Yicai Global reports that the Fengwu machine learning model developed at the Shanghai Artificial Intelligence Laboratory has surpassed European and American counterparts in predicting the movement of Typhoon Doksuri.
Doksuri is the strongest typhoon to make landfall in China so far this year. “From July 21 to 27, Fengwu’s forecast for the path of Typhoon Doksuri was, on average, only 38.7 km off, while the corresponding figures from the European Centre for Medium-Range Weather Forecasts were 54.1 km and the National Weather Service of the United States was 55 km,” the Shanghai Artificial Intelligence Laboratory informed Yicai Global.
Typhoon Doksuri, the fifth typhoon to hit China this year, made landfall on July 28. Over 720,000 people in Fujian Province were affected, with direct economic losses amounting to 52.3 million yuan (approximately 7.3 million USD), according to data released by the Fujian Flood Control Agency.
The Fengwu model was launched by the Shanghai Artificial Intelligence Laboratory and the University of Science and Technology of China in April 2023.
The Shanghai Artificial Intelligence Laboratory stated that reducing the error by one kilometer within 24 hours could decrease direct economic losses by approximately 97 million yuan (13 million USD), therefore, accurate typhoon forecasts are crucial for minimizing risks.
Accurate typhoon forecasts are crucial for minimizing risks. (Illustrative image).
Additionally, Chinese researchers have developed an artificial intelligence (AI) model based on deep learning algorithms to forecast the development and patterns of El Niño phenomena in the central Pacific region.
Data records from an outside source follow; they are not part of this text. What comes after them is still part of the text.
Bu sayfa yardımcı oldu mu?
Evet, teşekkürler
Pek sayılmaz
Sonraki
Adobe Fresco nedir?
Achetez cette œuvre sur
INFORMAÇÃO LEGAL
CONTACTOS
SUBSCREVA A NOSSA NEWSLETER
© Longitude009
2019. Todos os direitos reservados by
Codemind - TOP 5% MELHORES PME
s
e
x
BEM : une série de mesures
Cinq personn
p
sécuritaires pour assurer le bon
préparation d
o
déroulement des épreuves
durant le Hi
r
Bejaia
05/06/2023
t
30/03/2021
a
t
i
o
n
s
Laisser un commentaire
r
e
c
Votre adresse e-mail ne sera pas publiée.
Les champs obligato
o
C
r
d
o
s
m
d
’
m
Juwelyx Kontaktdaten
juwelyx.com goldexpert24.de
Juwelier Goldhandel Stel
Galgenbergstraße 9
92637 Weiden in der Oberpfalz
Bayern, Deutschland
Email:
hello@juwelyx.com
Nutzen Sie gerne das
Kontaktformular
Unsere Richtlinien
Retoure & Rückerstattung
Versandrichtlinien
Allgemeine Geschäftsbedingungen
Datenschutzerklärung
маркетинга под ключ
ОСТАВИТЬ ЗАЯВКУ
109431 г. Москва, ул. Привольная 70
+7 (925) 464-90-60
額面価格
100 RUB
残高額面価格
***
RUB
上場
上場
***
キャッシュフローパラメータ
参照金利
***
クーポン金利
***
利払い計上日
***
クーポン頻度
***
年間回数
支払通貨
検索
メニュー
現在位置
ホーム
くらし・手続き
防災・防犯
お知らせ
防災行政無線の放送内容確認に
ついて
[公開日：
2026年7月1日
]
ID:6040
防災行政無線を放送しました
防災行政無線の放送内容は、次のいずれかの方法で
In a recent study published in the journal Advances in Atmospheric, scientists argue that the El Niño phenomenon in the central Pacific can have widespread impacts on global climate, thus accurate forecasts will be significant for preparation and risk mitigation.
Based on convolutional neural network technology, researchers from the Institute of Atmospheric Physics (IAP) under the Chinese Academy of Sciences have developed a deep learning model to forecast anomalies in sea surface temperatures in the equatorial Pacific.
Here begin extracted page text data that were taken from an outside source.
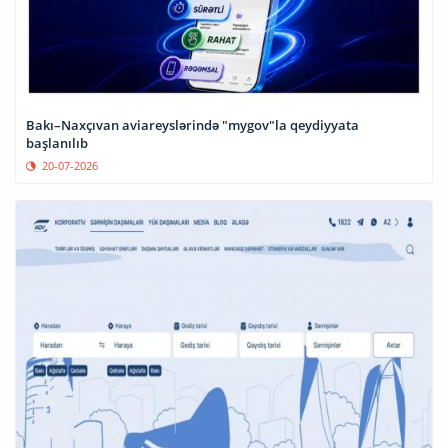
Bakı–Naxçıvan aviareyslərində "mygov"la qeydiyyata
başlanılıb
20-07-2026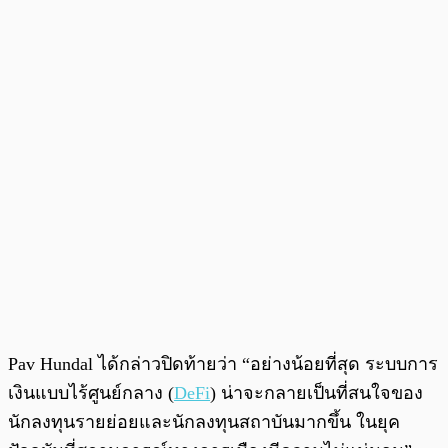
Pav Hundal ได้กล่าวปิดท้ายว่า “อย่างน้อยที่สุด ระบบการ
เงินแบบไร้ศูนย์กลาง (
DeFi
) น่าจะกลายเป็นที่สนใจของ
นักลงทุนรายย่อยและนักลงทุนสถาบันมากขึ้น ในยุค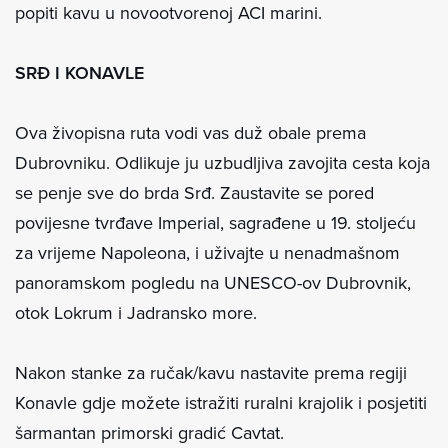
popiti kavu u novootvorenoj ACI marini.
SRĐ I KONAVLE
Ova živopisna ruta vodi vas duž obale prema
Dubrovniku. Odlikuje ju uzbudljiva zavojita cesta koja
se penje sve do brda Srđ. Zaustavite se pored
povijesne tvrđave Imperial, sagrađene u 19. stoljeću
za vrijeme Napoleona, i uživajte u nenadmašnom
panoramskom pogledu na UNESCO-ov Dubrovnik,
otok Lokrum i Jadransko more.
Nakon stanke za ručak/kavu nastavite prema regiji
Konavle gdje možete istražiti ruralni krajolik i posjetiti
šarmantan primorski gradić Cavtat.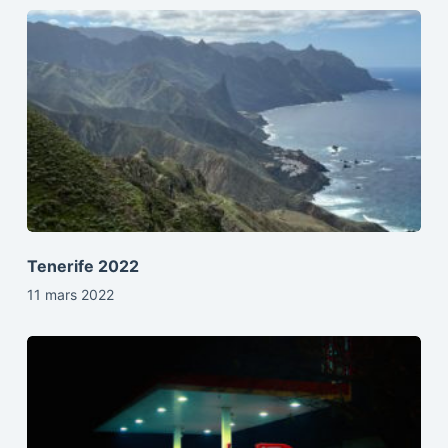
Tenerife 2022
11 mars 2022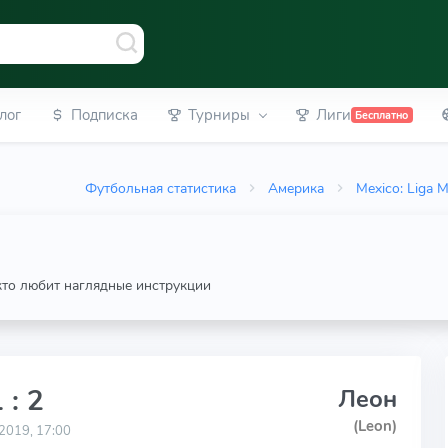
лог
Подписка
Турниры
Лиги
Бесплатно
Футбольная статистика
Америка
Mexico: Liga 
 кто любит наглядные инструкции
 : 2
Леон
(Leon)
2019, 17:00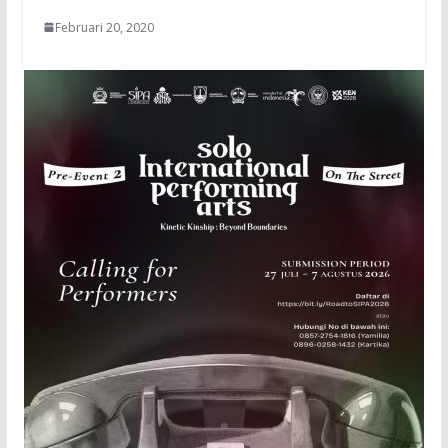
Februari 20, 2020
Huang Ping, a scientist at IAP and the author of the study, affirmed: “This research demonstrates the potential of AI in improving forecasts of critical weather phenomena like El Niño, which can lead to severe global impacts.”
The study indicates that the AI model outperforms traditional dynamical models in accuracy, especially in forecasting sea surface temperature anomalies in the western and central equatorial Pacific.
The research also shows that a hybrid model combining forecasts from both AI and dynamical models achieves even higher accuracy for El Niño phenomena in the central and eastern Pacific.